Marizelia aponta que há comunidades de pescadores que nem têm energia elétrica, ou que têm dificuldades com sinal de internet, o que reduz a possibilidade de acesso a benefícios como o auxílio emergencial. “Isso também é um mecanismo que a elite tem usado contra a gente. A vulnerabilidade com a comunicação é estratégica, ela inviabiliza a luta”, pontua. Os mecanismos desvelam questões que ela denuncia: “Quem são os pescadores e pescadoras, na sua grande maioria, principalmente no recôncavo? São negros e negras, e no sul e extremo sul da Bahia são indígenas. Então imagine como é difícil, os mesmos povos e comunidades a quem historicamente foram negados direitos”. E declara: “Esse racismo adoece a alma, limita a potência da gente e eles também sabem disso”.

Redes de pesca e solidariedade

“A gente nunca deixou de enfrentar o problema, de fugir dos engenhos, dos casarões, pra se aquilombar nas beiras do mar, nas beiras do rio, e aprender isso com nossos antepassados, não abaixar a cabeça, lutar por garantias de direitos e ter dignidade”, ensina Marizelia.
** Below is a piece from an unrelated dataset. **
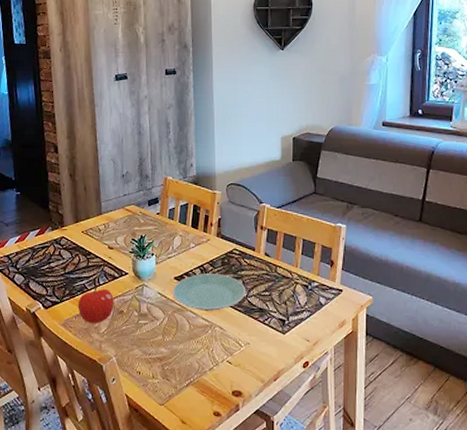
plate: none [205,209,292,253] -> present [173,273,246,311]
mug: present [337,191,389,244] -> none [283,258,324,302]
Ela conta que as comunidades estão encontrando alternativas em antigas práticas, como o escambo. “A gente tem trocado nosso produto com o MPA (Movimento dos Pequenos Agricultores), o MST (Movimento dos Trabalhadores Sem-Terra), trabalhadores dos outros movimentos e entre nós”, explica.

Para lidar com a pandemia, eles têm trabalhado na formação de socorristas. “A gente está fazendo vaquinha online para conseguir comprar os equipamentos, tem também concorrido aos editais para comprar material de limpeza, cestas básicas, e tem tido apoio de instituições como a Cese e organizações não governamentais”, relata Marizelia.

Ações comunitárias são importantes, mas não suprem o papel do Estado. “Com a identificação das populações e comunidades em maior condição de vulnerabilidade socioambiental”, conclui Guilherme, da Conservação Internacional, “esperamos contribuir para que estas comunidades tenham as informações necessárias para cobrar o acesso às políticas públicas a que têm direito”.